O valor total das indenizações por danos morais, ambientais e sociais que os 26 frigoríficos processados podem pagar pelo abate de 55 mil bois chega a R$ 557 milhões. Ações como essa já foram realizadas no estado do Pará, e, segundo o promotor do Amazonas, realizam-se investigações parecidas em outros estados da Amazônia legal.
Problemas de longa data
Segundo Barros, da Repórter Brasil, nos últimos anos organizações não governamentais vêm fazendo um trabalho de conscientização junto aos frigoríficos. Como resultado, muitos deles assinaram pactos empresariais, comprometendo-se a adotar critérios para evitar a compra de produtos ilegais.
"Mas esses pactos eram muito frágeis, pois careciam de um mecanismo forte de fiscalização. Eles se comprometiam, mas era complicado ter a garantia de que respeitavam esses acordos", explica Barros, que juntamente com Caio Cavechini dirigiu o documentário Carne, osso sobre as condições de trabalho nos frigoríficos brasileiros.
Para Barros, os frigoríficos são responsáveis pela carne que adquirem. "Tanto do ponto de vista legal, quanto do ponto de vista da responsabilidade social, as empresas têm responsabilidade sobre sua cadeia produtiva. Elas não podem simplesmente lavar as mãos e dizer que a responsabilidade é do fornecedor da carne."
O especialista afirma que as ações do MPF são muito importantes para combater esses crimes. "Quando há fiscalização e as empresas têm que responder na Justiça, elas se movimentam muito mais do que quando são apenas pressionadas pela opinião pública e por ONGs", diz Barros.
Rômulo Batista, da ONG Greenpeace, é da mesma opinião: "O trabalho do MPF é muito importante no combate ao desmatamento". Segundo o biólogo, outro fator que evitaria dados ambientais é o aumento da produtividade.
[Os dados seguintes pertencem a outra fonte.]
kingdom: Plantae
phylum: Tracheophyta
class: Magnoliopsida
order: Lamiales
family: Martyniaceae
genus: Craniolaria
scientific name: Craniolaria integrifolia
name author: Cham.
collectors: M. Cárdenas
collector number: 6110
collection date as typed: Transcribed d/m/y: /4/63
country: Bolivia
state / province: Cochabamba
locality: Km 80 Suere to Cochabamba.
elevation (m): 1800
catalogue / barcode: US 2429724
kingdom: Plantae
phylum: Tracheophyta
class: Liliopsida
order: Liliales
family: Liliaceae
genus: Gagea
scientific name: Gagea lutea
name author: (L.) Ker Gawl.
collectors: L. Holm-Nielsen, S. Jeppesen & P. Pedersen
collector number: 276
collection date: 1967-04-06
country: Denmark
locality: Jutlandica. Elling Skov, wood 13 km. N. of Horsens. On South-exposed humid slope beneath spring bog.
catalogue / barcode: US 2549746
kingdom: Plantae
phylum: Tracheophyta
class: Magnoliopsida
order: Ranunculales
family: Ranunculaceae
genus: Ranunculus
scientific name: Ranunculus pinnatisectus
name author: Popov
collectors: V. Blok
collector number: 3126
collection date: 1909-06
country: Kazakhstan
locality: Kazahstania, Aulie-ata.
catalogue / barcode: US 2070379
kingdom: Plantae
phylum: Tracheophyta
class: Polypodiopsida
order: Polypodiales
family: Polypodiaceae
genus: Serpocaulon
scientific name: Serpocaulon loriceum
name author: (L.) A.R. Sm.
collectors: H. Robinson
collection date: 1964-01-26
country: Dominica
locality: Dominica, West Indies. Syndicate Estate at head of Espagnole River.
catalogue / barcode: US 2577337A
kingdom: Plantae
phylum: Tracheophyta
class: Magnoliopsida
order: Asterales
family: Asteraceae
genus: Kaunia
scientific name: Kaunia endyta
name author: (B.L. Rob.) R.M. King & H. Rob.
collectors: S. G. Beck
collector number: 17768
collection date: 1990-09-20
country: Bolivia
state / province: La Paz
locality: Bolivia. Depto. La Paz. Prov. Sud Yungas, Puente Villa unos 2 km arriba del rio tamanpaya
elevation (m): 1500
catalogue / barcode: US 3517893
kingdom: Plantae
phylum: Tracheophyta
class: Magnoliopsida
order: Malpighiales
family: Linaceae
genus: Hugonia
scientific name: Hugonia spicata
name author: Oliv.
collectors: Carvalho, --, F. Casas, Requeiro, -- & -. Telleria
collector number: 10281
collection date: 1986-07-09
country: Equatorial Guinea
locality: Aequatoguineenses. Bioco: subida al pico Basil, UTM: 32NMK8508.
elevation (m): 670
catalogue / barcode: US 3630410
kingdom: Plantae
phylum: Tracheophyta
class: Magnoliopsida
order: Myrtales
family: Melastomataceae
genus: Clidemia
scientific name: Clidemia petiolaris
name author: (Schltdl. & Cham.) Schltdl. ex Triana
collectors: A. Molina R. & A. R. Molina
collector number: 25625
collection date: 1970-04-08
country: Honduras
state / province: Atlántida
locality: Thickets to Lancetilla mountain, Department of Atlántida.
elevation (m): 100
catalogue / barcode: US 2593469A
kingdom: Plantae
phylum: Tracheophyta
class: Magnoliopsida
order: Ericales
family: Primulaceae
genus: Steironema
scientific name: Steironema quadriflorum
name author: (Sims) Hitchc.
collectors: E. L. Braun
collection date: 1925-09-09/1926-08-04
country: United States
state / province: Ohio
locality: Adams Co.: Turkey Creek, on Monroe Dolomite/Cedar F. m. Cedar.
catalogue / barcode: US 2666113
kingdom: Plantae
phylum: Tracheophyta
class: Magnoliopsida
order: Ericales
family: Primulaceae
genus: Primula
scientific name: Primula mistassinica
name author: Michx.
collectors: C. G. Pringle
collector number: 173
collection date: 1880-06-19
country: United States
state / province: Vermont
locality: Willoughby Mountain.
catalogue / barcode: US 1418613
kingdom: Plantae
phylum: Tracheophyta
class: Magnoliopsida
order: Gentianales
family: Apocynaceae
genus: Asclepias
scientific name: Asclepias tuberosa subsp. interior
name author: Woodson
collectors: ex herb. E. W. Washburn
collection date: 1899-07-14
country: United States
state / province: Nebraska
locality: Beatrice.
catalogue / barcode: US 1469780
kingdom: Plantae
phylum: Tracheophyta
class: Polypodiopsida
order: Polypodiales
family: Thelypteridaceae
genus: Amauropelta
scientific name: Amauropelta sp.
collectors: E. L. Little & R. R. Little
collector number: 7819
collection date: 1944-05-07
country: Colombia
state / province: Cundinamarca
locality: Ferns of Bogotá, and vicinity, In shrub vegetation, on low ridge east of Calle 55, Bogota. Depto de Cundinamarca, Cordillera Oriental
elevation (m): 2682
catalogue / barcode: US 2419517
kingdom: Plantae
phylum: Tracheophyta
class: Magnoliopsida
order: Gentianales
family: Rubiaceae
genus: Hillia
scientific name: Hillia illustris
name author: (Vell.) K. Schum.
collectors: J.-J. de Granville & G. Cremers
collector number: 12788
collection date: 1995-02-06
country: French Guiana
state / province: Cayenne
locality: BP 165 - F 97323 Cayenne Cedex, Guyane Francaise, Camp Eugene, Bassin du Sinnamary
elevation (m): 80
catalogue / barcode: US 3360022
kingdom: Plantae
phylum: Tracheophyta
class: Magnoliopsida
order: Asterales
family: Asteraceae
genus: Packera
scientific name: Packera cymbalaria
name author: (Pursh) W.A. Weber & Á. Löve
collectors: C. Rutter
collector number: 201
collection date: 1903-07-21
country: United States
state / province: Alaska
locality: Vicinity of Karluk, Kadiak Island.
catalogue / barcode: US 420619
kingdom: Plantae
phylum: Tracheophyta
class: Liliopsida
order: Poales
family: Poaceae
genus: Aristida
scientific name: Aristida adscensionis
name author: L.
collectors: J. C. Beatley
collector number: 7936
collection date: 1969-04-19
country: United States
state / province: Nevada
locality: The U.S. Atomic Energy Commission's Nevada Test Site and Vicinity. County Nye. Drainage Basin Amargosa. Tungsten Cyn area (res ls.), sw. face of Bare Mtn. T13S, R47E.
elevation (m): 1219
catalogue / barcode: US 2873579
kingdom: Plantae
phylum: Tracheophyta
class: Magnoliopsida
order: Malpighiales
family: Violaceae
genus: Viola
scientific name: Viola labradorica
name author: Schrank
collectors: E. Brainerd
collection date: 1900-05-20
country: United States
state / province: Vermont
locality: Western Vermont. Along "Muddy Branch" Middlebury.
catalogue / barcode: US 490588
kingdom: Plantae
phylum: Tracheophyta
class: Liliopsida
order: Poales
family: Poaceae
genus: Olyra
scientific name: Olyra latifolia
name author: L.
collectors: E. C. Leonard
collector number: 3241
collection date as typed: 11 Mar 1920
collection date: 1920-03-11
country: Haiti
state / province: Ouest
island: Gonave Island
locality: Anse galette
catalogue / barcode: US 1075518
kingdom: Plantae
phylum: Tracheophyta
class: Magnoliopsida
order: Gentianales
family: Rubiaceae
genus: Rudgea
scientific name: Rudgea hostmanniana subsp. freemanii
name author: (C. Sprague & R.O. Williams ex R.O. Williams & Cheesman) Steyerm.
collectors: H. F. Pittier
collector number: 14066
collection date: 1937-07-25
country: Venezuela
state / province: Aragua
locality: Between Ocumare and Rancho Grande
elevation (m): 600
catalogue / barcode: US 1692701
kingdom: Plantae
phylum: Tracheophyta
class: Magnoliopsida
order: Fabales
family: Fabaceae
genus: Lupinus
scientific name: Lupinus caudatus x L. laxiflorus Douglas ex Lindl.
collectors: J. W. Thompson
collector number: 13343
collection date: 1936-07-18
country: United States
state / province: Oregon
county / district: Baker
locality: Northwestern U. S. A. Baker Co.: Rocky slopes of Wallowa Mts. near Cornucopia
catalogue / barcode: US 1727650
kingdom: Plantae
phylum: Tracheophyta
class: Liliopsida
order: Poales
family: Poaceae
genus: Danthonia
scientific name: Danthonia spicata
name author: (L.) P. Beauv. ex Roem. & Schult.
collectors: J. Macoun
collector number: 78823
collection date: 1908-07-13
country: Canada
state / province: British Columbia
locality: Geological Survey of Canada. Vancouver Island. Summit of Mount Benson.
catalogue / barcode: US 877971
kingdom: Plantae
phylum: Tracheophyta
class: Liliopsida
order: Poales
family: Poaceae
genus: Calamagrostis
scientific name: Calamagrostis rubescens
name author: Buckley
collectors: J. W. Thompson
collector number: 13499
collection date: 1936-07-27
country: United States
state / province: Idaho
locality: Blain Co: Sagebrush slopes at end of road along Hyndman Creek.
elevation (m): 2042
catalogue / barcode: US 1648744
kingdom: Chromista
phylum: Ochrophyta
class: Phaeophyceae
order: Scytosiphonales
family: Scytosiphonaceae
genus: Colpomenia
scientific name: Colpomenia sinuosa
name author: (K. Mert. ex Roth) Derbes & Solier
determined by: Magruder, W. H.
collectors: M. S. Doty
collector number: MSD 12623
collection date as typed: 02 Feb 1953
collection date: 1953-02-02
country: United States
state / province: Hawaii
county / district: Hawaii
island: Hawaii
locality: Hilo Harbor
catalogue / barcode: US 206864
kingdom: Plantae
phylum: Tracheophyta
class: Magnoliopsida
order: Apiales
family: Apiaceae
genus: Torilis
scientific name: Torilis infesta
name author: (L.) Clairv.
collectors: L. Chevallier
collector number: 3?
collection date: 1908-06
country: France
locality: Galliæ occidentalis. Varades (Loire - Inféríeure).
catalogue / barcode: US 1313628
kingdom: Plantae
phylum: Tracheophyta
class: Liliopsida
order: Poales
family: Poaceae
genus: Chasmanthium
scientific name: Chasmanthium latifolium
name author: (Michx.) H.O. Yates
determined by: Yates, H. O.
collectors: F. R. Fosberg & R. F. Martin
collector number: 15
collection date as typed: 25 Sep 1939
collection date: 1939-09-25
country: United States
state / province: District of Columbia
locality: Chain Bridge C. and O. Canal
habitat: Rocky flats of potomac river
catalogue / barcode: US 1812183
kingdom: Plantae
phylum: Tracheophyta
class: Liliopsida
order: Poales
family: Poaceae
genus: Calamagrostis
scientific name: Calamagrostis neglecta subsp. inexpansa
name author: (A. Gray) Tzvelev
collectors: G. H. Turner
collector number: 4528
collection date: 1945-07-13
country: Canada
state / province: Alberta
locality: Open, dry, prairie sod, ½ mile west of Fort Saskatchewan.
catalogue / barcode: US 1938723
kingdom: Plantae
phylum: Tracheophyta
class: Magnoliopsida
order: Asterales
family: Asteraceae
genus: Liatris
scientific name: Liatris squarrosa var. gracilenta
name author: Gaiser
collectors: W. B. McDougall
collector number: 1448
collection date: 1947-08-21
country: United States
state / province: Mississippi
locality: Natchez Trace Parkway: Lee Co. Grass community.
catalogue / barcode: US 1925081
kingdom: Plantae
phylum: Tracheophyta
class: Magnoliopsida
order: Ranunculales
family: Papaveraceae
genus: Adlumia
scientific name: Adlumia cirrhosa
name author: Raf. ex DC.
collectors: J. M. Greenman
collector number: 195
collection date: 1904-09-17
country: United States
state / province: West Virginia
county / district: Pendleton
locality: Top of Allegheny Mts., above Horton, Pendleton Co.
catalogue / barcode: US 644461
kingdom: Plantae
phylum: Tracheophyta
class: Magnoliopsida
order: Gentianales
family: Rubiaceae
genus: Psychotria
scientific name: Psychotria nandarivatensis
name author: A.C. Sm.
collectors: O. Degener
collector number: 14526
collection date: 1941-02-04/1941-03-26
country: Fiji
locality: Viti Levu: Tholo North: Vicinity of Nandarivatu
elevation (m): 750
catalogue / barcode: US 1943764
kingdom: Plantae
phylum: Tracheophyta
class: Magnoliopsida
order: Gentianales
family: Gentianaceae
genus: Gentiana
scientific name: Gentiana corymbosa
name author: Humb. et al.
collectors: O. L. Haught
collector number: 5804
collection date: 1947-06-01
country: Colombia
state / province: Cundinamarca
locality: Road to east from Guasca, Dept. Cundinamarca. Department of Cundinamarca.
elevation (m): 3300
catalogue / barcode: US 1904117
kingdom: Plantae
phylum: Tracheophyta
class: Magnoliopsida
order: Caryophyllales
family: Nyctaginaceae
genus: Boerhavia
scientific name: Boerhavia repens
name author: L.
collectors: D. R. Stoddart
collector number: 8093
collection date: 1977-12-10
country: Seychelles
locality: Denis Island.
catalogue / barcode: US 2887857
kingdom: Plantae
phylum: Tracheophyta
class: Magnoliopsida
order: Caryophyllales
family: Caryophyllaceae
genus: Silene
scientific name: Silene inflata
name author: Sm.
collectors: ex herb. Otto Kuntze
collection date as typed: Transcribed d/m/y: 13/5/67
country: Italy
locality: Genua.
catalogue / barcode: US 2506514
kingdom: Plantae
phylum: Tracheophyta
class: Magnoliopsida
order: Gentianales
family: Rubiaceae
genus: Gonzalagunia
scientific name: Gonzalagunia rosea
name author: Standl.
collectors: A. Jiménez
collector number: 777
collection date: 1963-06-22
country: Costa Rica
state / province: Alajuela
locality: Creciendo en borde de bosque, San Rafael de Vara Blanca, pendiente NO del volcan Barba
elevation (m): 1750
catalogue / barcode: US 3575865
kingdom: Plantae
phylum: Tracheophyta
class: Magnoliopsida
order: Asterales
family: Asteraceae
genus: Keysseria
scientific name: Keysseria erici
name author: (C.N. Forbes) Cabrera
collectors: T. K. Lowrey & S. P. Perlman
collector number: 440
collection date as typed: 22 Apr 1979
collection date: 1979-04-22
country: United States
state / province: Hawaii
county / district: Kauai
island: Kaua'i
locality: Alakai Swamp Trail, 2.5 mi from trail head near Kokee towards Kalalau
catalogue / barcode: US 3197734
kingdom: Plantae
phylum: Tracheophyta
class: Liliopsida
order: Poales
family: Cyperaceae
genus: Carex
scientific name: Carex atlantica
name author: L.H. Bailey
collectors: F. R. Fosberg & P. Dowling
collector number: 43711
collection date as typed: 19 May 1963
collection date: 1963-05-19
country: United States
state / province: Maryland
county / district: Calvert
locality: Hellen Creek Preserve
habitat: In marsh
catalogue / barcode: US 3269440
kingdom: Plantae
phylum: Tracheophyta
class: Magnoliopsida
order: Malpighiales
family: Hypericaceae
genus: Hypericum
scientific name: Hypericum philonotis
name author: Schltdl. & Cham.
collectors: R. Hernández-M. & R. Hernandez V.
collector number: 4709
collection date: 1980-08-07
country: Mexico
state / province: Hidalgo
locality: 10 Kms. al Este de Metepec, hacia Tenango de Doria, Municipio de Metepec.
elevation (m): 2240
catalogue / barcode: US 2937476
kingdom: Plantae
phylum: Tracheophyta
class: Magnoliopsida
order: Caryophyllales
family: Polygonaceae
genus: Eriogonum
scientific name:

"Há vários estudos mostrando que a pecuária na Amazônia ainda tem uma produtividade muito baixa, ou seja, menos de uma cabeça de gado por hectare de pasto. Se conseguirmos melhorar a produtividade para 1,4 cabeça, toda a demanda projetada para os próximos anos, para o Brasil e a exportação, seria atendida sem desmatar um hectare de floresta", explica.